Although foreigners have comprehensively outnumbered Englishmen in the Premier League for decades now, the signing of Villa and Ossie Ardiles after Argentina won the 1978 World Cup caused a sensation.
And Perryman, despite talking regularly with then-manager Keith Burkinshaw, knew nothing about it. He read the news one morning at home on the back page of his newspaper.
"I spent the next five hours on the phone doing interviews," says Perryman.
Today's Tottenham team are derided for their lack of trophies, although the club's revenue and wage bill are significantly less than their Big Six rivals, and Perryman says Spurs are punching above their weight just to consistently qualify for the Champions League.
He is hopeful that the new 62,000-capacity North London stadium, which replaced the 118-year-old White Hart Lane and hosted its first Premier League game on Thursday, will help the club better compete against their bigger-budget opponents.
He says there are other measures of success beyond trophies, such as developing home-grown players, with Harry Kane the best example.

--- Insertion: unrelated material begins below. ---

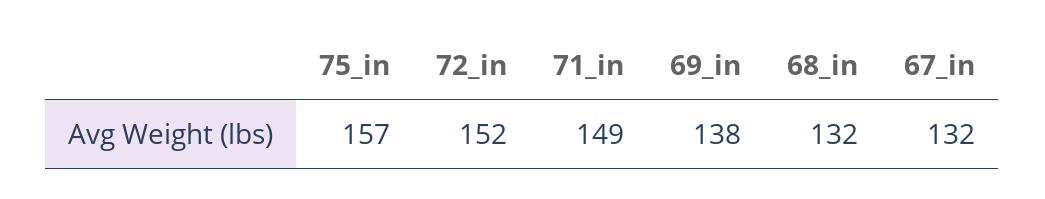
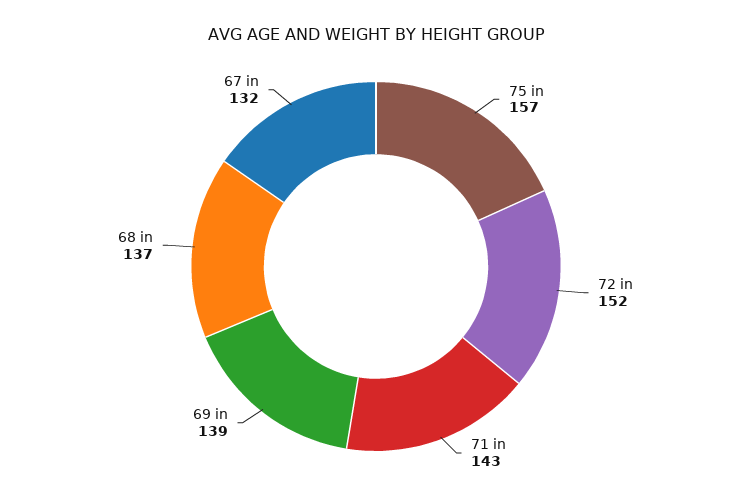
71_in: 149 -> 143
69_in: 138 -> 139
68_in: 132 -> 137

Tottenham chairman Daniel Levy is sometimes criticised for his unwillingness to spend money on players but Perryman says: "I don't think Mr Levy is doing a lot wrong."
Asked which of his team-mates he rated most highly, Perryman picked goalkeeper Pat Jennings — "one of the nicest men you will ever meet" — tough Scotsman Dave Mackay, Hoddle and Ardiles with their contrasting long and short passing games in midfield, and prolific striker Jimmy Greaves, whose 357 goals remain easily the most in English top flight history.
Perryman identified two Manchester United players from different eras as his toughest opponents: George Best and Bryan Robson.